Government could find accelerated commercial arrangements so departments can place contracts in days, for example the Defence and Security Accelerator (DASA) aims to place contracts within three weeks. Removing match-funding would allow small start-ups to bid for contracts with ingenious ideas. Simplifying the overall innovation funding landscape would make it possible to direct investment to the best academics and entrepreneurs by the shortest possible route. Bridging the gap between idea and market means focusing on exploitation as least as much as ideation and development.
There are already good examples where being more agile and collaborative has helped Government access private sector expertise, such as Team Tempest. This alliance is enabling the aerospace companies work collaboratively with the Government, and each other, towards a shared ambition - developing the technologies needed for the next generation combat aircraft.
Our experience and research show that successful innovation is achieved by empowering people to develop their ideas, giving them a sense of ownership and encouraging them to challenge the status quo. Diverse, multi-disciplinary teams come up with better ideas as they bring different experiences and knowledge, and readily challenge each other. Sometimes, even ignorance of a subject is an advantage – without the hinderance of established thinking, bright newcomers are open to new ideas.
Even as people are finding ways to work together remotely, they benefit from physical collaboration spaces that suit their work styles.

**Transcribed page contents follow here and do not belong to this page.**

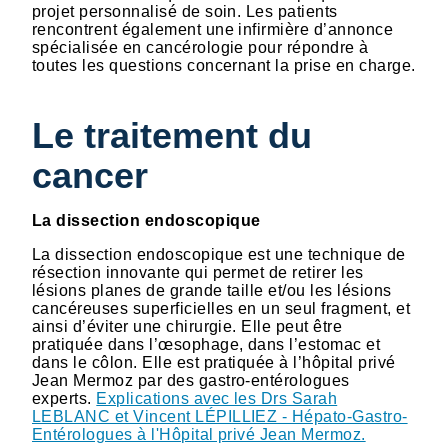
projet personnalisé de soin. Les patients
rencontrent également une infirmière d’annonce
spécialisée en cancérologie pour répondre à
toutes les questions concernant la prise en charge.
Le traitement du
cancer
La dissection endoscopique
La dissection endoscopique est une technique de
résection innovante qui permet de retirer les
lésions planes de grande taille et/ou les lésions
cancéreuses superficielles en un seul fragment, et
ainsi d’éviter une chirurgie. Elle peut être
pratiquée dans l’œsophage, dans l’estomac et
dans le côlon. Elle est pratiquée à l’hôpital privé
Jean Mermoz par des gastro-entérologues
experts.
Explications avec les Drs Sarah
LEBLANC et Vincent LÉPILLIEZ - Hépato-Gastro-
Entérologues à l'Hôpital privé Jean Mermoz.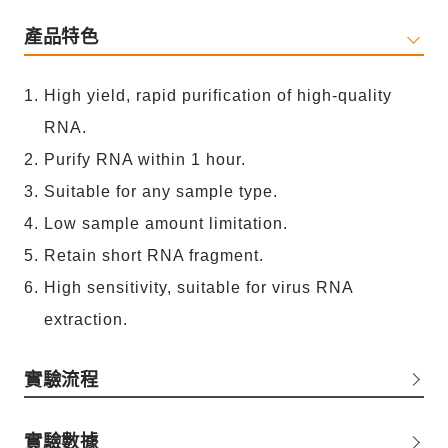
產品特色
High yield, rapid purification of high-quality
RNA.
Purify RNA within 1 hour.
Suitable for any sample type.
Low sample amount limitation.
Retain short RNA fragment.
High sensitivity, suitable for virus RNA
extraction.
實驗流程
實驗數據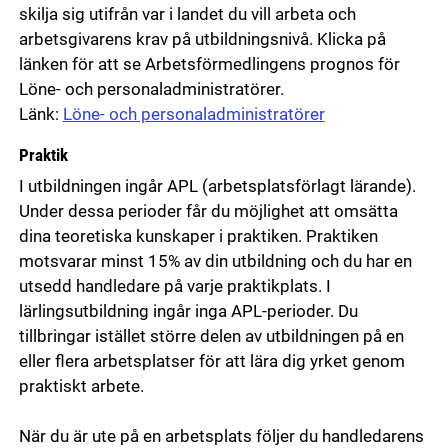
skilja sig utifrån var i landet du vill arbeta och
arbetsgivarens krav på utbildningsnivå. Klicka på
länken för att se Arbetsförmedlingens prognos för
Löne- och personaladministratörer.
Länk:
Löne- och personaladministratörer
Praktik
I utbildningen ingår APL (arbetsplatsförlagt lärande).
Under dessa perioder får du möjlighet att omsätta
dina teoretiska kunskaper i praktiken. Praktiken
motsvarar minst 15% av din utbildning och du har en
utsedd handledare på varje praktikplats. I
lärlingsutbildning ingår inga APL-perioder. Du
tillbringar istället större delen av utbildningen på en
eller flera arbetsplatser för att lära dig yrket genom
praktiskt arbete.
När du är ute på en arbetsplats följer du handledarens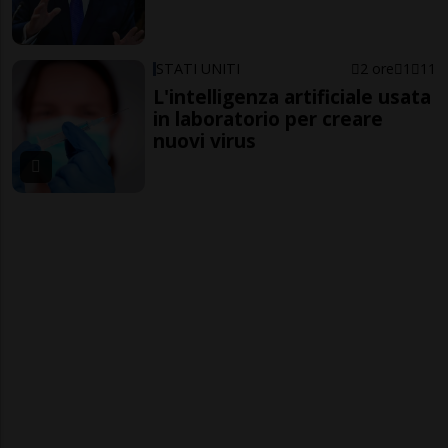
STATI UNITI
2 ore
1
11
L'intelligenza artificiale usata
in laboratorio per creare
nuovi virus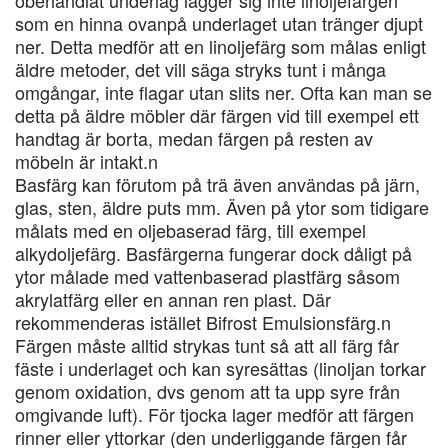
obehandlat underlag lägger sig inte linoljefärgen
som en hinna ovanpå underlaget utan tränger djupt
ner. Detta medför att en linoljefärg som målas enligt
äldre metoder, det vill säga stryks tunt i många
omgångar, inte flagar utan slits ner. Ofta kan man se
detta på äldre möbler där färgen vid till exempel ett
handtag är borta, medan färgen på resten av
möbeln är intakt.n
Basfärg kan förutom på trä även användas på järn,
glas, sten, äldre puts mm. Även på ytor som tidigare
målats med en oljebaserad färg, till exempel
alkydoljefärg. Basfärgerna fungerar dock dåligt på
ytor målade med vattenbaserad plastfärg såsom
akrylatfärg eller en annan ren plast. Där
rekommenderas istället Bifrost Emulsionsfärg.n
Färgen måste alltid strykas tunt så att all färg får
fäste i underlaget och kan syresättas (linoljan torkar
genom oxidation, dvs genom att ta upp syre från
omgivande luft). För tjocka lager medför att färgen
rinner eller yttorkar (den underliggande färgen får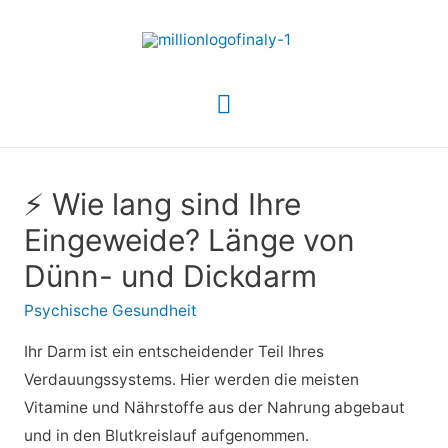
Hauptmenü
⚡ Wie lang sind Ihre
Eingeweide? Länge von
Dünn- und Dickdarm
Psychische Gesundheit
Ihr Darm ist ein entscheidender Teil Ihres
Verdauungssystems. Hier werden die meisten
Vitamine und Nährstoffe aus der Nahrung abgebaut
und in den Blutkreislauf aufgenommen.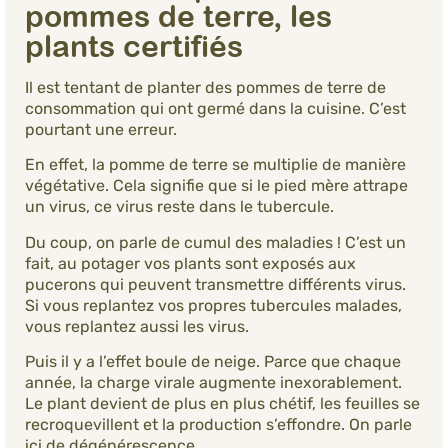
pommes de terre, les
plants certifiés
Il est tentant de planter des pommes de terre de
consommation qui ont germé dans la cuisine. C’est
pourtant une erreur.
En effet, la pomme de terre se multiplie de manière
végétative. Cela signifie que si le pied mère attrape
un virus, ce virus reste dans le tubercule.
Du coup, on parle de cumul des maladies ! C’est un
fait, au potager vos plants sont exposés aux
pucerons qui peuvent transmettre différents virus.
Si vous replantez vos propres tubercules malades,
vous replantez aussi les virus.
Puis il y a l’effet boule de neige. Parce que chaque
année, la charge virale augmente inexorablement.
Le plant devient de plus en plus chétif, les feuilles se
recroquevillent et la production s’effondre. On parle
ici de dégénérescence.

Creating a thriving ecosystem where Government, academia and industry can work together, based regionally around specific themes or goals, has many advantages. It creates a diversity of ideas while building the networks and relationships needed to develop and sustain innovations. This, in turn, attracts private investment, creates self-sustaining, flexible job markets and rejuvenates communities with new wealth generation.
The UK already has established and emerging ecosystems, such as the Cambridge Cluster, Western Gateway near Bristol, Golden Valley development around Cheltenham, and Imperial College’s White City innovation campus. Recently sold ARM holdings, the UK’s chip design giant, originated in Cambridge and has been an anchor of the wider tech ecosystem for years. Whilst in the West, communities like Cynam (Cyber Cheltenham) are creating networks, connections and capability around the cyber technology industry. These are places where people from different backgrounds, disciplines and stages of careers can meet to inspire new ideas.
Despite the myth of the ‘lone genius’, research and innovation are team sports. Instead of emphasising individual career paths, high-performing and diverse teams should be built, promoted and rewarded together. New career pathways should emphasise teamworking, expose people to a greater range of ideas and concepts, foster curiosity and learning, and highlight collaboration across organisational boundaries. Darktrace, Ripjar and Immersive Labs are all recent examples where regional talent from UK defence and security organisations has created regional prosperity and international security. More public servants should be encouraged and supported to start their own businesses, and then bring their new skills and experience back, throughout their careers.
The future is exciting. The UK can build on its national creativity, ingenuity and openness to seize the opportunities ahead. The present period of disruption can be a force for good, a catalyst to drive change and harness the hope and promise of science, technology and innovation. By unlocking the ingenuity of the nation, the Government has the chance to create a more prosperous and secure future.